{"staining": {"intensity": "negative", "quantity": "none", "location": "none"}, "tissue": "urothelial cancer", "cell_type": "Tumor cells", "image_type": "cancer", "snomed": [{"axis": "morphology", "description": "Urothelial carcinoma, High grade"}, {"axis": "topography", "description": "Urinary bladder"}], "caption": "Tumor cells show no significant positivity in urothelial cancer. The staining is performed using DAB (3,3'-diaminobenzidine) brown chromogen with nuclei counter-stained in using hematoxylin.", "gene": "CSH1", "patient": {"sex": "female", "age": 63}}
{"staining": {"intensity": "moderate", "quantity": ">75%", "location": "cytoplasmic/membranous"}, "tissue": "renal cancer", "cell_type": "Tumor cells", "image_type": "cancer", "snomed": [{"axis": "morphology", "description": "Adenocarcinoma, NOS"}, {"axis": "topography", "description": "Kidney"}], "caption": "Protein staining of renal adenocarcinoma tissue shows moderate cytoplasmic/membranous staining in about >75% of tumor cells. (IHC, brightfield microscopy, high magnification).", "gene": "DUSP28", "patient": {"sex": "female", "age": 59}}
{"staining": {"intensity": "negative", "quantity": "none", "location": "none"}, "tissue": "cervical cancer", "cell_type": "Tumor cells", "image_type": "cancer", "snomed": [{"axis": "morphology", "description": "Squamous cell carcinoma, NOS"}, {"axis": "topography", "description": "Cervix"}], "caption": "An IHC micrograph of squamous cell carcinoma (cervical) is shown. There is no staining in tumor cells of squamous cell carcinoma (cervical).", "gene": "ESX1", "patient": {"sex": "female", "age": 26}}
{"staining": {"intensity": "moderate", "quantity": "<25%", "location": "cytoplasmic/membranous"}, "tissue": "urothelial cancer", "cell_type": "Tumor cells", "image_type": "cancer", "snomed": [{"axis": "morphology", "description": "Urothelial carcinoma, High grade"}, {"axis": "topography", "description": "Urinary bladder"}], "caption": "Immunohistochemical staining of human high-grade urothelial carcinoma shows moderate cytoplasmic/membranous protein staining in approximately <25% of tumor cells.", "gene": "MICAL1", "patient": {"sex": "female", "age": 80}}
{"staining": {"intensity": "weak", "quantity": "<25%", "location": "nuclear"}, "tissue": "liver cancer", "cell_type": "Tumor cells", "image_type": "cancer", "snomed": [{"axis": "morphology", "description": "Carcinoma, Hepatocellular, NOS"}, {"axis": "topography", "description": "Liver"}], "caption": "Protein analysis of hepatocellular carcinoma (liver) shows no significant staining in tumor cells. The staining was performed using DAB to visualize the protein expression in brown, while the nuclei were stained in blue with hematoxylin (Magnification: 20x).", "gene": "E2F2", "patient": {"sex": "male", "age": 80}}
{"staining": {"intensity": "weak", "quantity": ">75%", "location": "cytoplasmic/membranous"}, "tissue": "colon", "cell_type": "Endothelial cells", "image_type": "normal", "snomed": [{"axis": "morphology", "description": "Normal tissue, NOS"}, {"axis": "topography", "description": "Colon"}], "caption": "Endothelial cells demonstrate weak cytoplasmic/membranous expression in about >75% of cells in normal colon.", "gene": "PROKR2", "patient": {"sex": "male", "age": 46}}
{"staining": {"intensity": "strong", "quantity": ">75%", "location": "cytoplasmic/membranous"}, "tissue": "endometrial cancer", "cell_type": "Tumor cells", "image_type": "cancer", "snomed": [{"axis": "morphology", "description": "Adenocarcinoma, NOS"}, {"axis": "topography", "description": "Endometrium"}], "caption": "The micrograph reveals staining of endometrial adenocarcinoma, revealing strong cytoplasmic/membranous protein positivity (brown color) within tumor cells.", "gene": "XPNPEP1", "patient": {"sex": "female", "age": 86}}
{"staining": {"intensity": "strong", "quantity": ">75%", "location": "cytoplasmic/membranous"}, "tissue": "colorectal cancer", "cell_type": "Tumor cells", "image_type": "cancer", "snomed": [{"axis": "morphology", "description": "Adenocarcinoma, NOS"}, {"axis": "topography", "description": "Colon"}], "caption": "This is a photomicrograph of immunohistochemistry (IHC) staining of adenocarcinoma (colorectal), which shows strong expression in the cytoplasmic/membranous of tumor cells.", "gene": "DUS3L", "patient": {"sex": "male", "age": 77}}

◇ ◇ ◇ ◇ ◇ ◇ ◇

**WHAT YOU HAVE TO DO:**
Set down all of the data above again, exactly.

**RESULT:**
{"staining": {"intensity": "negative", "quantity": "none", "location": "none"}, "tissue": "urothelial cancer", "cell_type": "Tumor cells", "image_type": "cancer", "snomed": [{"axis": "morphology", "description": "Urothelial carcinoma, High grade"}, {"axis": "topography", "description": "Urinary bladder"}], "caption": "Tumor cells show no significant positivity in urothelial cancer. The staining is performed using DAB (3,3'-diaminobenzidine) brown chromogen with nuclei counter-stained in using hematoxylin.", "gene": "CSH1", "patient": {"sex": "female", "age": 63}}
{"staining": {"intensity": "moderate", "quantity": ">75%", "location": "cytoplasmic/membranous"}, "tissue": "renal cancer", "cell_type": "Tumor cells", "image_type": "cancer", "snomed": [{"axis": "morphology", "description": "Adenocarcinoma, NOS"}, {"axis": "topography", "description": "Kidney"}], "caption": "Protein staining of renal adenocarcinoma tissue shows moderate cytoplasmic/membranous staining in about >75% of tumor cells. (IHC, brightfield microscopy, high magnification).", "gene": "DUSP28", "patient": {"sex": "female", "age": 59}}
{"staining": {"intensity": "negative", "quantity": "none", "location": "none"}, "tissue": "cervical cancer", "cell_type": "Tumor cells", "image_type": "cancer", "snomed": [{"axis": "morphology", "description": "Squamous cell carcinoma, NOS"}, {"axis": "topography", "description": "Cervix"}], "caption": "An IHC micrograph of squamous cell carcinoma (cervical) is shown. There is no staining in tumor cells of squamous cell carcinoma (cervical).", "gene": "ESX1", "patient": {"sex": "female", "age": 26}}
{"staining": {"intensity": "moderate", "quantity": "<25%", "location": "cytoplasmic/membranous"}, "tissue": "urothelial cancer", "cell_type": "Tumor cells", "image_type": "cancer", "snomed": [{"axis": "morphology", "description": "Urothelial carcinoma, High grade"}, {"axis": "topography", "description": "Urinary bladder"}], "caption": "Immunohistochemical staining of human high-grade urothelial carcinoma shows moderate cytoplasmic/membranous protein staining in approximately <25% of tumor cells.", "gene": "MICAL1", "patient": {"sex": "female", "age": 80}}
{"staining": {"intensity": "weak", "quantity": "<25%", "location": "nuclear"}, "tissue": "liver cancer", "cell_type": "Tumor cells", "image_type": "cancer", "snomed": [{"axis": "morphology", "description": "Carcinoma, Hepatocellular, NOS"}, {"axis": "topography", "description": "Liver"}], "caption": "Protein analysis of hepatocellular carcinoma (liver) shows no significant staining in tumor cells. The staining was performed using DAB to visualize the protein expression in brown, while the nuclei were stained in blue with hematoxylin (Magnification: 20x).", "gene": "E2F2", "patient": {"sex": "male", "age": 80}}
{"staining": {"intensity": "weak", "quantity": ">75%", "location": "cytoplasmic/membranous"}, "tissue": "colon", "cell_type": "Endothelial cells", "image_type": "normal", "snomed": [{"axis": "morphology", "description": "Normal tissue, NOS"}, {"axis": "topography", "description": "Colon"}], "caption": "Endothelial cells demonstrate weak cytoplasmic/membranous expression in about >75% of cells in normal colon.", "gene": "PROKR2", "patient": {"sex": "male", "age": 46}}
{"staining": {"intensity": "strong", "quantity": ">75%", "location": "cytoplasmic/membranous"}, "tissue": "endometrial cancer", "cell_type": "Tumor cells", "image_type": "cancer", "snomed": [{"axis": "morphology", "description": "Adenocarcinoma, NOS"}, {"axis": "topography", "description": "Endometrium"}], "caption": "The micrograph reveals staining of endometrial adenocarcinoma, revealing strong cytoplasmic/membranous protein positivity (brown color) within tumor cells.", "gene": "XPNPEP1", "patient": {"sex": "female", "age": 86}}
{"staining": {"intensity": "strong", "quantity": ">75%", "location": "cytoplasmic/membranous"}, "tissue": "colorectal cancer", "cell_type": "Tumor cells", "image_type": "cancer", "snomed": [{"axis": "morphology", "description": "Adenocarcinoma, NOS"}, {"axis": "topography", "description": "Colon"}], "caption": "This is a photomicrograph of immunohistochemistry (IHC) staining of adenocarcinoma (colorectal), which shows strong expression in the cytoplasmic/membranous of tumor cells.", "gene": "DUS3L", "patient": {"sex": "male", "age": 77}}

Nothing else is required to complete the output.